Hit the books, Mr. Mayor!
A Queens state senator has introduced legislation that repudiates Mayor Bill de Blasio’s controversial push to scrap New York’s specialized high schools admissions exam.
Instead, Sen. Leroy Comrie is proposing the creation of an additional 10 specialized high schools, expanding free SHSAT test prep to cover every sixth and seventh grader and requiring that all eighth graders take the exam unless their parents opt out.
The bill also proposes a commission to recommend improvements to New York City middle schools and would create a Gifted & Talented program in each district.

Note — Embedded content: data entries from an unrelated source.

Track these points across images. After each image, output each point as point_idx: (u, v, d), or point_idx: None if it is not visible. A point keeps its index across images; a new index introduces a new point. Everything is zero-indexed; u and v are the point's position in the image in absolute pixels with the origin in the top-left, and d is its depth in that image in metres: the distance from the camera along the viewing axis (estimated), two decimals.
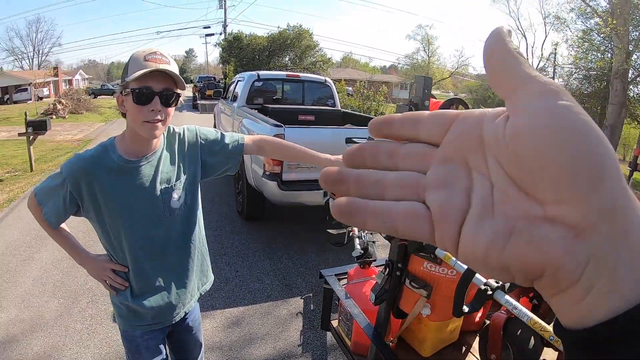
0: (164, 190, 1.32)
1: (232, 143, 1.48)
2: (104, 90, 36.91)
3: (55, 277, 3.67)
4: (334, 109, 6.58)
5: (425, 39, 49.04)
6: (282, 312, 3.26)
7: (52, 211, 1.30)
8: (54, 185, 1.27)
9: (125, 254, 1.34)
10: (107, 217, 1.28)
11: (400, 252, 1.32)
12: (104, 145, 1.29)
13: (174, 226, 1.38)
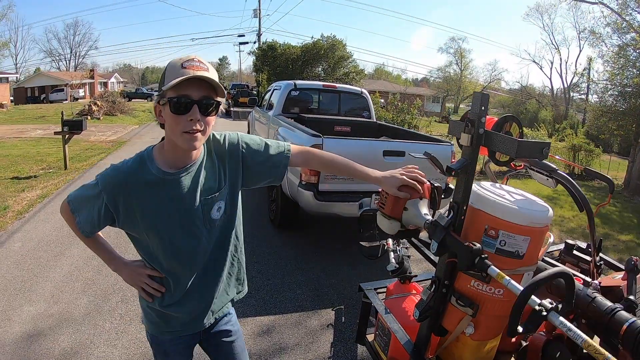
0: (204, 201, 1.27)
1: (277, 154, 1.40)
2: (138, 94, 38.24)
3: (86, 275, 3.75)
4: (370, 121, 6.58)
5: (458, 52, 48.65)
6: (313, 323, 3.24)
7: (86, 221, 1.26)
8: (89, 196, 1.23)
9: (161, 262, 1.30)
10: (144, 229, 1.23)
11: (448, 269, 1.30)
12: (142, 156, 1.24)
13: (213, 236, 1.34)
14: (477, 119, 1.13)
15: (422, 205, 1.33)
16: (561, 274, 1.01)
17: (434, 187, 1.36)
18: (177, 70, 1.11)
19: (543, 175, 1.58)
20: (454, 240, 1.19)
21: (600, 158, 12.70)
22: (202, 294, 1.39)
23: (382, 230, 1.41)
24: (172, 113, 1.12)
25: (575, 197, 1.47)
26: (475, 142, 1.16)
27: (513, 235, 1.23)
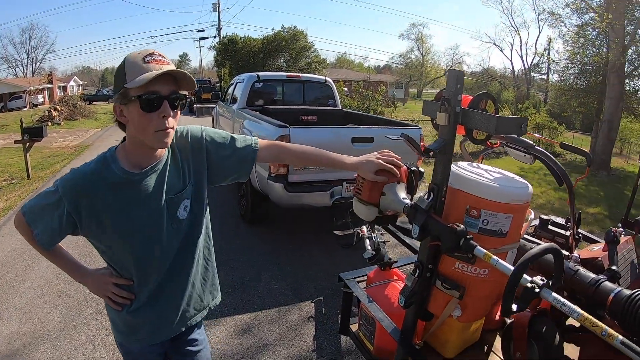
0: (170, 200, 1.21)
1: (244, 147, 1.34)
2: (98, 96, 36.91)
3: (57, 287, 3.56)
4: (336, 109, 6.53)
5: (419, 38, 49.27)
6: (293, 317, 3.19)
7: (45, 232, 1.17)
8: (48, 204, 1.14)
9: (127, 267, 1.24)
10: (110, 233, 1.16)
11: (431, 252, 1.25)
12: (104, 157, 1.16)
13: (179, 237, 1.27)
14: (453, 97, 1.08)
15: (399, 189, 1.28)
16: (551, 249, 0.98)
17: (410, 170, 1.32)
18: (140, 66, 1.04)
19: (520, 152, 1.56)
20: (436, 223, 1.14)
21: (563, 135, 13.14)
22: (170, 299, 1.31)
23: (359, 217, 1.35)
24: (143, 111, 1.05)
25: (554, 171, 1.46)
26: (452, 121, 1.12)
27: (495, 214, 1.20)
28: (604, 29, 9.86)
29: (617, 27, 9.62)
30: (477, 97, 1.17)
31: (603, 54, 11.50)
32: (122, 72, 1.06)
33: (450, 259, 1.26)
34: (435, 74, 48.90)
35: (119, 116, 1.11)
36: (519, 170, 8.93)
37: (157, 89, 1.05)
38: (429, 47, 49.68)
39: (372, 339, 1.72)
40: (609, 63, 10.12)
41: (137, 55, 1.07)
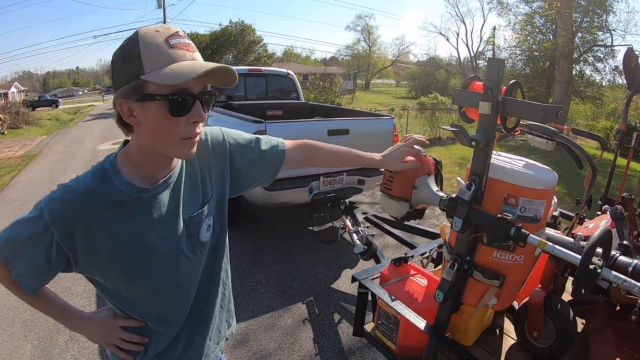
0: (190, 221, 0.99)
1: (270, 149, 1.15)
2: (42, 102, 35.05)
3: (22, 316, 3.25)
4: (301, 102, 6.49)
5: (365, 29, 50.00)
6: (287, 322, 3.11)
7: (28, 272, 0.90)
8: (29, 235, 0.86)
9: (138, 307, 1.00)
10: (115, 268, 0.91)
11: (471, 245, 1.24)
12: (102, 169, 0.90)
13: (202, 264, 1.05)
14: (495, 86, 1.06)
15: (431, 182, 1.26)
16: (607, 231, 0.99)
17: (436, 161, 1.30)
18: (164, 52, 0.79)
19: (542, 139, 1.58)
20: (481, 214, 1.13)
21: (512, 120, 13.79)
22: (191, 338, 1.09)
23: (391, 214, 1.31)
24: (172, 115, 0.81)
25: (575, 156, 1.49)
26: (495, 110, 1.10)
27: (532, 200, 1.21)
28: (553, 17, 10.42)
29: (565, 14, 10.19)
30: (510, 86, 1.16)
31: (550, 40, 12.18)
32: (134, 56, 0.78)
33: (487, 249, 1.25)
34: (382, 65, 49.83)
35: (127, 116, 0.84)
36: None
37: (189, 86, 0.81)
38: (376, 38, 50.68)
39: (395, 337, 1.69)
40: (558, 49, 10.73)
41: (155, 33, 0.80)
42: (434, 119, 12.39)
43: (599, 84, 13.56)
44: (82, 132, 15.34)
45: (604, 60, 12.96)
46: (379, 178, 4.38)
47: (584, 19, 11.35)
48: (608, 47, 12.35)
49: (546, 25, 12.57)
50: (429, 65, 43.20)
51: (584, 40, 11.88)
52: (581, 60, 12.50)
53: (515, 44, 13.59)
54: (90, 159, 9.32)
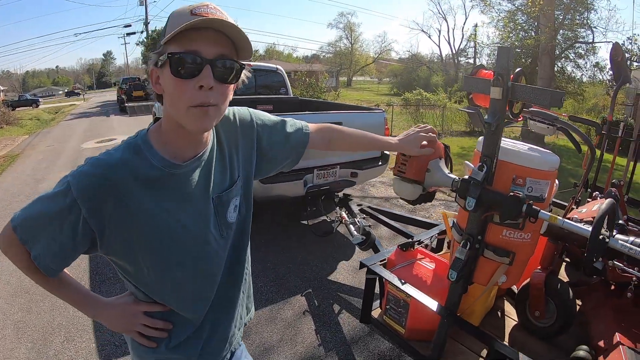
0: (218, 200, 0.96)
1: (295, 131, 1.14)
2: (22, 101, 34.09)
3: (14, 317, 3.16)
4: (291, 97, 6.52)
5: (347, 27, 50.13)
6: (287, 314, 3.14)
7: (48, 252, 0.85)
8: (53, 211, 0.81)
9: (168, 291, 0.95)
10: (144, 248, 0.87)
11: (482, 224, 1.30)
12: (134, 143, 0.87)
13: (228, 245, 1.02)
14: (505, 73, 1.13)
15: (442, 165, 1.32)
16: (612, 204, 1.06)
17: (445, 146, 1.36)
18: (185, 18, 0.77)
19: (543, 124, 1.65)
20: (494, 193, 1.20)
21: None
22: (217, 324, 1.05)
23: (404, 197, 1.37)
24: (174, 76, 0.78)
25: (575, 140, 1.57)
26: (505, 95, 1.16)
27: (538, 181, 1.27)
28: (536, 14, 10.65)
29: (548, 12, 10.43)
30: (517, 74, 1.22)
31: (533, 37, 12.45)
32: (165, 27, 0.82)
33: (497, 228, 1.31)
34: (364, 62, 50.03)
35: (154, 84, 0.85)
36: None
37: (196, 48, 0.78)
38: (358, 36, 50.90)
39: (404, 322, 1.74)
40: (541, 46, 10.98)
41: (184, 7, 0.81)
42: (419, 115, 12.53)
43: (580, 80, 13.96)
44: (65, 131, 15.03)
45: (585, 56, 13.35)
46: (372, 171, 4.46)
47: (566, 17, 11.65)
48: (589, 44, 12.71)
49: (528, 22, 12.87)
50: (411, 62, 43.64)
51: (565, 37, 12.19)
52: (563, 56, 12.85)
53: (498, 40, 13.88)
54: (75, 158, 9.17)
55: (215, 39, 0.80)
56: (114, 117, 18.87)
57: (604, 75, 13.17)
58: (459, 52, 43.62)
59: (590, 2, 11.59)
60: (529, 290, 1.67)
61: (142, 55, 29.11)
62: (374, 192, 6.32)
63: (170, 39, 0.77)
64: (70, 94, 55.17)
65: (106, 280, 3.63)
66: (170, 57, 0.77)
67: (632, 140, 2.20)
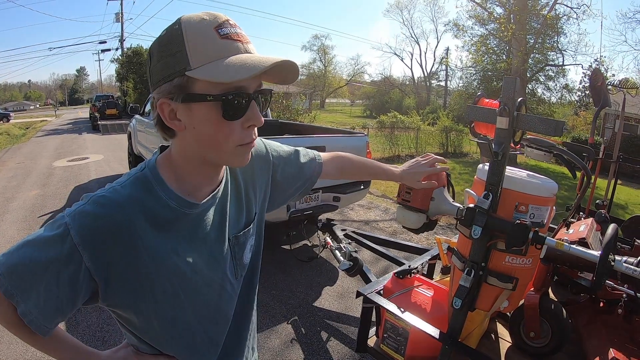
0: (235, 241, 0.88)
1: (309, 161, 1.11)
2: None
3: None
4: (272, 119, 6.49)
5: (321, 49, 51.01)
6: (275, 343, 3.06)
7: (41, 308, 0.70)
8: (48, 260, 0.67)
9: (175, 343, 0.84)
10: (153, 298, 0.76)
11: (487, 252, 1.32)
12: (143, 177, 0.76)
13: (240, 288, 0.94)
14: (511, 103, 1.16)
15: (446, 193, 1.33)
16: (616, 229, 1.10)
17: (447, 173, 1.37)
18: (215, 42, 0.67)
19: (540, 151, 1.70)
20: (500, 221, 1.21)
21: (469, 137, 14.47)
22: None
23: (408, 226, 1.37)
24: (225, 119, 0.69)
25: (570, 166, 1.62)
26: (511, 125, 1.19)
27: (540, 207, 1.30)
28: (509, 38, 11.14)
29: (520, 36, 10.94)
30: (519, 104, 1.26)
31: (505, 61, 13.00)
32: (178, 46, 0.67)
33: (500, 255, 1.33)
34: (337, 84, 50.87)
35: (169, 120, 0.72)
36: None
37: (244, 85, 0.69)
38: (331, 58, 51.75)
39: (403, 350, 1.72)
40: (512, 69, 11.46)
41: (202, 21, 0.67)
42: (394, 137, 12.75)
43: (549, 102, 14.64)
44: (36, 148, 14.48)
45: (555, 78, 14.06)
46: (354, 195, 4.48)
47: (537, 41, 12.25)
48: (559, 67, 13.38)
49: (500, 46, 13.46)
50: (384, 84, 44.68)
51: (536, 60, 12.79)
52: (533, 79, 13.47)
53: (471, 64, 14.47)
54: (47, 176, 8.78)
55: None
56: (86, 135, 18.37)
57: (572, 96, 13.87)
58: (431, 75, 45.11)
59: (560, 27, 12.24)
60: (524, 312, 1.69)
61: (116, 73, 28.75)
62: (353, 216, 6.33)
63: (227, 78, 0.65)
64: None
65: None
66: (224, 100, 0.67)
67: (612, 162, 2.29)
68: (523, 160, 11.40)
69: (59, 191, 7.37)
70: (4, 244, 4.70)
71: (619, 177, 2.42)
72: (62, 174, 9.12)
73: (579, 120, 15.14)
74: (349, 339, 3.07)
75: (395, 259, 3.01)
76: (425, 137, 13.41)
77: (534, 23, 12.05)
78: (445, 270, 2.11)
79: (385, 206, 6.91)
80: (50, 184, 8.00)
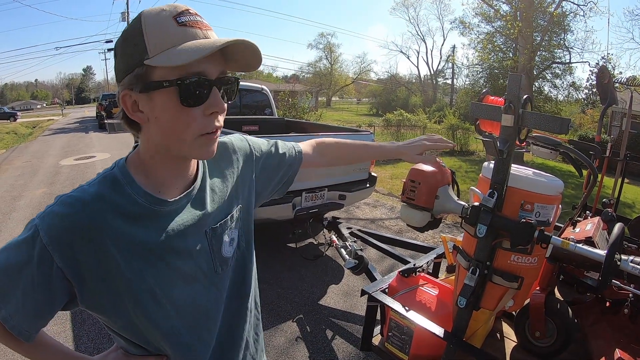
0: (212, 233, 0.85)
1: (288, 153, 1.09)
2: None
3: None
4: (277, 118, 6.50)
5: (327, 47, 50.93)
6: (280, 341, 3.06)
7: (20, 312, 0.71)
8: (21, 263, 0.68)
9: (160, 342, 0.82)
10: (130, 297, 0.74)
11: (492, 250, 1.31)
12: (111, 176, 0.75)
13: (227, 284, 0.91)
14: (516, 101, 1.15)
15: (451, 192, 1.32)
16: (623, 228, 1.09)
17: (452, 172, 1.37)
18: (172, 29, 0.67)
19: (546, 149, 1.69)
20: (505, 220, 1.21)
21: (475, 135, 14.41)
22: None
23: (412, 224, 1.37)
24: (183, 105, 0.68)
25: (577, 165, 1.60)
26: (517, 123, 1.19)
27: (546, 205, 1.29)
28: (516, 36, 11.06)
29: (526, 34, 10.86)
30: (525, 100, 1.25)
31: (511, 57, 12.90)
32: (137, 38, 0.67)
33: (506, 254, 1.32)
34: (343, 82, 50.80)
35: (131, 112, 0.71)
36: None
37: (203, 69, 0.68)
38: (337, 56, 51.63)
39: (407, 349, 1.72)
40: (519, 67, 11.38)
41: (161, 12, 0.68)
42: (400, 135, 12.72)
43: (557, 100, 14.54)
44: (43, 146, 14.61)
45: (562, 76, 13.95)
46: (360, 193, 4.47)
47: (544, 38, 12.17)
48: (566, 64, 13.27)
49: (507, 43, 13.37)
50: (390, 82, 44.55)
51: (543, 58, 12.70)
52: (540, 77, 13.37)
53: (477, 62, 14.40)
54: (54, 175, 8.86)
55: (214, 55, 0.69)
56: (93, 134, 18.51)
57: (579, 94, 13.77)
58: (437, 73, 44.95)
59: (567, 24, 12.13)
60: (529, 311, 1.69)
61: None
62: (359, 214, 6.32)
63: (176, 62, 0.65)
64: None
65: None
66: (180, 84, 0.66)
67: (619, 160, 2.27)
68: (530, 159, 11.34)
69: (65, 190, 7.27)
70: None
71: (626, 176, 2.39)
72: (69, 172, 9.19)
73: (586, 118, 15.07)
74: (354, 338, 3.07)
75: (401, 258, 3.01)
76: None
77: (540, 20, 11.95)
78: (451, 268, 2.10)
79: (391, 204, 6.89)
80: (57, 182, 8.07)
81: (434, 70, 45.44)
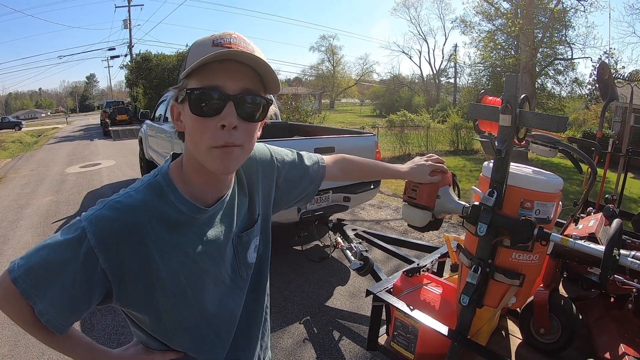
0: (238, 241, 0.92)
1: (312, 165, 1.14)
2: (4, 124, 33.80)
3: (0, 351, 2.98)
4: (281, 122, 6.54)
5: (329, 49, 50.98)
6: (287, 343, 3.09)
7: (58, 307, 0.75)
8: (65, 260, 0.72)
9: (184, 340, 0.88)
10: (163, 297, 0.80)
11: (493, 248, 1.33)
12: (156, 183, 0.81)
13: (247, 287, 0.98)
14: (513, 100, 1.17)
15: (451, 192, 1.35)
16: (621, 224, 1.10)
17: (453, 174, 1.39)
18: (207, 48, 0.72)
19: (545, 147, 1.71)
20: (505, 218, 1.23)
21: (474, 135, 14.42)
22: None
23: (413, 224, 1.38)
24: (193, 114, 0.73)
25: (576, 162, 1.62)
26: (514, 122, 1.20)
27: (545, 203, 1.31)
28: (517, 33, 11.05)
29: (528, 31, 10.85)
30: (522, 100, 1.27)
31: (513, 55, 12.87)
32: (185, 60, 0.77)
33: (507, 252, 1.34)
34: (346, 84, 50.83)
35: (175, 120, 0.81)
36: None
37: (218, 83, 0.72)
38: (340, 58, 51.72)
39: (413, 347, 1.73)
40: (521, 64, 11.37)
41: (207, 38, 0.75)
42: (403, 136, 12.72)
43: (560, 96, 14.50)
44: (48, 155, 14.75)
45: (564, 72, 13.91)
46: (365, 195, 4.49)
47: (545, 35, 12.15)
48: (568, 60, 13.22)
49: (508, 41, 13.37)
50: (392, 83, 44.55)
51: (545, 54, 12.68)
52: (543, 74, 13.34)
53: (479, 60, 14.40)
54: (60, 183, 8.96)
55: (238, 72, 0.73)
56: (98, 141, 18.65)
57: (582, 90, 13.74)
58: (440, 72, 44.91)
59: (568, 20, 12.11)
60: (533, 308, 1.70)
61: (125, 79, 29.15)
62: (364, 215, 6.34)
63: (190, 72, 0.72)
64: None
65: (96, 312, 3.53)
66: (189, 94, 0.72)
67: (621, 155, 2.28)
68: (534, 157, 11.31)
69: (72, 197, 7.51)
70: (19, 249, 4.81)
71: (629, 170, 2.39)
72: (75, 180, 9.28)
73: (590, 114, 15.03)
74: (360, 338, 3.09)
75: (406, 258, 3.02)
76: (436, 135, 13.37)
77: (541, 17, 11.93)
78: (455, 267, 2.12)
79: (396, 205, 6.90)
80: (64, 190, 8.16)
81: (437, 69, 45.45)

“Students in every district deserve access to early age [Gifted & Talented programs], publicly funded test prep and a specialized high school close to where they live. That is exactly how we fix this problem,” said the Rev. Kirsten John Foy, who leads the big-spending Education Equity Campaign.
The group has battled City Hall to keep the specialized exam, which currently determines admission to eight of the city’s top high schools.

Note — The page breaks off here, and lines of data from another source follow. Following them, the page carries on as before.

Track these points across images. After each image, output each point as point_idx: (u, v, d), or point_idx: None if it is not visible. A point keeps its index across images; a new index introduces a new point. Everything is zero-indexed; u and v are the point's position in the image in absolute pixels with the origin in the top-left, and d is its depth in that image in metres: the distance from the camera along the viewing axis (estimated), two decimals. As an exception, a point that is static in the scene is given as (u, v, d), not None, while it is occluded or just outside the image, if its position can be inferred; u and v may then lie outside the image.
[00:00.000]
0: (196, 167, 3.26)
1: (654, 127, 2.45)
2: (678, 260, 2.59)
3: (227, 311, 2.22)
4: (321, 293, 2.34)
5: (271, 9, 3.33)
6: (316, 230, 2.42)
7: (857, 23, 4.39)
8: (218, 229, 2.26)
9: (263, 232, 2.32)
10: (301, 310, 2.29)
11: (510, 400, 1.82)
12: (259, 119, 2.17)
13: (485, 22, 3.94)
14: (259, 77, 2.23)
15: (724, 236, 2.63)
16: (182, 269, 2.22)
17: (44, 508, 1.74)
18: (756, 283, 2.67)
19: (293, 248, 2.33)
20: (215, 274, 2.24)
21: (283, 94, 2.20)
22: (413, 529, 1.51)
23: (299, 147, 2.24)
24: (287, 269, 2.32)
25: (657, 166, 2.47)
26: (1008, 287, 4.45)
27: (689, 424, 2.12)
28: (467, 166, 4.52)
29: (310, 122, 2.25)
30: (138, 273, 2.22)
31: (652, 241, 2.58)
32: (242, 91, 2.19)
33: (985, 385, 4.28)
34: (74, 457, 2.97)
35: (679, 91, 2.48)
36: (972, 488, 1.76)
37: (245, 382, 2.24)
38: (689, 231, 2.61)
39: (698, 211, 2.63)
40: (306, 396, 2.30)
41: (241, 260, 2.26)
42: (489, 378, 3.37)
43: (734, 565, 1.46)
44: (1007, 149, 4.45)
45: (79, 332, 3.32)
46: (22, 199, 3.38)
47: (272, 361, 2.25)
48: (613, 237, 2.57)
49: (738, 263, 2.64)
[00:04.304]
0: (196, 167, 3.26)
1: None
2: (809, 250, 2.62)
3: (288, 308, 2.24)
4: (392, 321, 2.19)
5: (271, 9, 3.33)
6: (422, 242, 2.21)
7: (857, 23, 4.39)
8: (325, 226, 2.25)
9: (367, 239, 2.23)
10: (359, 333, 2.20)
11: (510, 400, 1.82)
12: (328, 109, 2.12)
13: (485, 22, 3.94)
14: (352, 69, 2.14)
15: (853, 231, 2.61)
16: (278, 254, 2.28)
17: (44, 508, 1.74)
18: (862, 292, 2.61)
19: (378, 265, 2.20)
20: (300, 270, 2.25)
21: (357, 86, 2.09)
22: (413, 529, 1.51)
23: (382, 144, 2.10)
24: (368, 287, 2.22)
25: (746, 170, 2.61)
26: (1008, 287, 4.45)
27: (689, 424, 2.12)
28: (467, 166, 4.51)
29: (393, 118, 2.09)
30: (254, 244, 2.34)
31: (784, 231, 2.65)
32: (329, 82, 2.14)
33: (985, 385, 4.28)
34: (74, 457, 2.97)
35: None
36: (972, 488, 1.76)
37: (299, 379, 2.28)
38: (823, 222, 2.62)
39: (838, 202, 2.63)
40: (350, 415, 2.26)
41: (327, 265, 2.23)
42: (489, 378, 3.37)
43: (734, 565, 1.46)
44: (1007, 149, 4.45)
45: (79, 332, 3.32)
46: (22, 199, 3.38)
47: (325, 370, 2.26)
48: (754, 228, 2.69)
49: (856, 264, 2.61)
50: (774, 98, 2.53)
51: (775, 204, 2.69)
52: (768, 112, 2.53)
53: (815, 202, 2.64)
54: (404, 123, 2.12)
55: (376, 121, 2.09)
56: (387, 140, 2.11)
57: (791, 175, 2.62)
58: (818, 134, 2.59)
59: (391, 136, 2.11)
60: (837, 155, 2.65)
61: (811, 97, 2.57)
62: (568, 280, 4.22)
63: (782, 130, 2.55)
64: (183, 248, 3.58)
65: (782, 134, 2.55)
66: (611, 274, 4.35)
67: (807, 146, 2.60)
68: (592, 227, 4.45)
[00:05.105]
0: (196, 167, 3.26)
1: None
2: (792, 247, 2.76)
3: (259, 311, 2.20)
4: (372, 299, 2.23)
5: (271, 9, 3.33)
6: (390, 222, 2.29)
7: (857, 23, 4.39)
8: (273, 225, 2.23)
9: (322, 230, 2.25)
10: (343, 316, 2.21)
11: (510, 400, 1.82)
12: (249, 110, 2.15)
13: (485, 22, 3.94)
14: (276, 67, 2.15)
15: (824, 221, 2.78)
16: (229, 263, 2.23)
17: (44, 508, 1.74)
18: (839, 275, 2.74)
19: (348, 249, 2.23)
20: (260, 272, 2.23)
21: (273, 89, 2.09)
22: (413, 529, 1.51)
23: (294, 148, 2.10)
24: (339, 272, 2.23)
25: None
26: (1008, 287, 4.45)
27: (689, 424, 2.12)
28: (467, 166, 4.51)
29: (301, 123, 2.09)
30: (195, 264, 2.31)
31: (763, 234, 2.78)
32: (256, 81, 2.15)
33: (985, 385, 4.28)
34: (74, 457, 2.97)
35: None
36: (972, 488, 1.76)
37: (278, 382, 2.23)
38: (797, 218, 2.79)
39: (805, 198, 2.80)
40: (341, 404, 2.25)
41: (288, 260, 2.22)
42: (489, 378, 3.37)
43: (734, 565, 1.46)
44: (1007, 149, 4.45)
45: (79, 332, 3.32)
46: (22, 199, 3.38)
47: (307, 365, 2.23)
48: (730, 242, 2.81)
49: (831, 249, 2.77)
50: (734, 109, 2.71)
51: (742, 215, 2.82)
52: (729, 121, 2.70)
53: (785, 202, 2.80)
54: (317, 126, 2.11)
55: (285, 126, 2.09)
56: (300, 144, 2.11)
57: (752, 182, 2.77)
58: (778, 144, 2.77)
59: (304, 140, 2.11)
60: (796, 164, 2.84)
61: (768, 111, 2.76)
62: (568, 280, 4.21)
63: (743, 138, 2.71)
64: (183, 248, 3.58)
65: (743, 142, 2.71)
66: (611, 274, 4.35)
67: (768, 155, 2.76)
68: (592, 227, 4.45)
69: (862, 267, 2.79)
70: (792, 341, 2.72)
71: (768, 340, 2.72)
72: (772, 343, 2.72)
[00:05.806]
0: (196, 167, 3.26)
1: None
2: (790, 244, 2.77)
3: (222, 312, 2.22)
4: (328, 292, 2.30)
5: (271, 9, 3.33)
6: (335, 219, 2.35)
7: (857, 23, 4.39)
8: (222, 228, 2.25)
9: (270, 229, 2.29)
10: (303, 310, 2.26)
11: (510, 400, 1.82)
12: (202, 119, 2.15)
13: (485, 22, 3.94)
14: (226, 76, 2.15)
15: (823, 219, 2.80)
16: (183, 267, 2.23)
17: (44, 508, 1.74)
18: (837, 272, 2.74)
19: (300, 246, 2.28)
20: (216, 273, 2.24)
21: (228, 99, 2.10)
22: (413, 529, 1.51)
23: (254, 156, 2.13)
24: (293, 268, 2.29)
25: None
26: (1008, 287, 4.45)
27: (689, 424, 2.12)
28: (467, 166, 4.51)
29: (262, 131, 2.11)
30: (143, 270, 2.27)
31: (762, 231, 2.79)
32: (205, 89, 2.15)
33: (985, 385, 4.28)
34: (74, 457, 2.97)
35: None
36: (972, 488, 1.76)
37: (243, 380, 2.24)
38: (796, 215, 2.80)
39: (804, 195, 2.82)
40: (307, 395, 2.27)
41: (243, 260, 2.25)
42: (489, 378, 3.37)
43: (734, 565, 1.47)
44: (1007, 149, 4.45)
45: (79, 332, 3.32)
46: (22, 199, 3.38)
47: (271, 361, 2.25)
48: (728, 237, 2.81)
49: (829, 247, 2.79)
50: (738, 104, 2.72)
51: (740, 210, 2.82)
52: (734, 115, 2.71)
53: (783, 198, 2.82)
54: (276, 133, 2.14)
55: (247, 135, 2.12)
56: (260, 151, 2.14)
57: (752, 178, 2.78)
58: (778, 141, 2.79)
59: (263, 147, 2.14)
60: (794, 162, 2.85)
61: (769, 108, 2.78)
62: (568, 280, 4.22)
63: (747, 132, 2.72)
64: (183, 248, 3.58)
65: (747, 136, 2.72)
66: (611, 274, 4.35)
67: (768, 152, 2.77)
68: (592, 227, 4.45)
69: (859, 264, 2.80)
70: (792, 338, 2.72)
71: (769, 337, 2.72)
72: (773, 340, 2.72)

“This bill will do all those things and focus the attention we need on improving our under-served middle schools.”
Additionally, the legislation would require every school district in the city to offer advance courses for students through gifted and talented programs.
It would also establish a commission to study the city’s middle schools and recommend improvements.
Comrie’s bill would be paid for by the city, but a cost estimate was not immediately available.
“Mayor de Blasio and education experts have been clear: a single test on a single day shouldn’t determine any child’s future,” said mayoral spokesman Will Baskin-Gerwitz. “He remains focused on working hand in hand with allies in Albany to pass real reform that accomplishes the goal of eliminating the SHSAT.”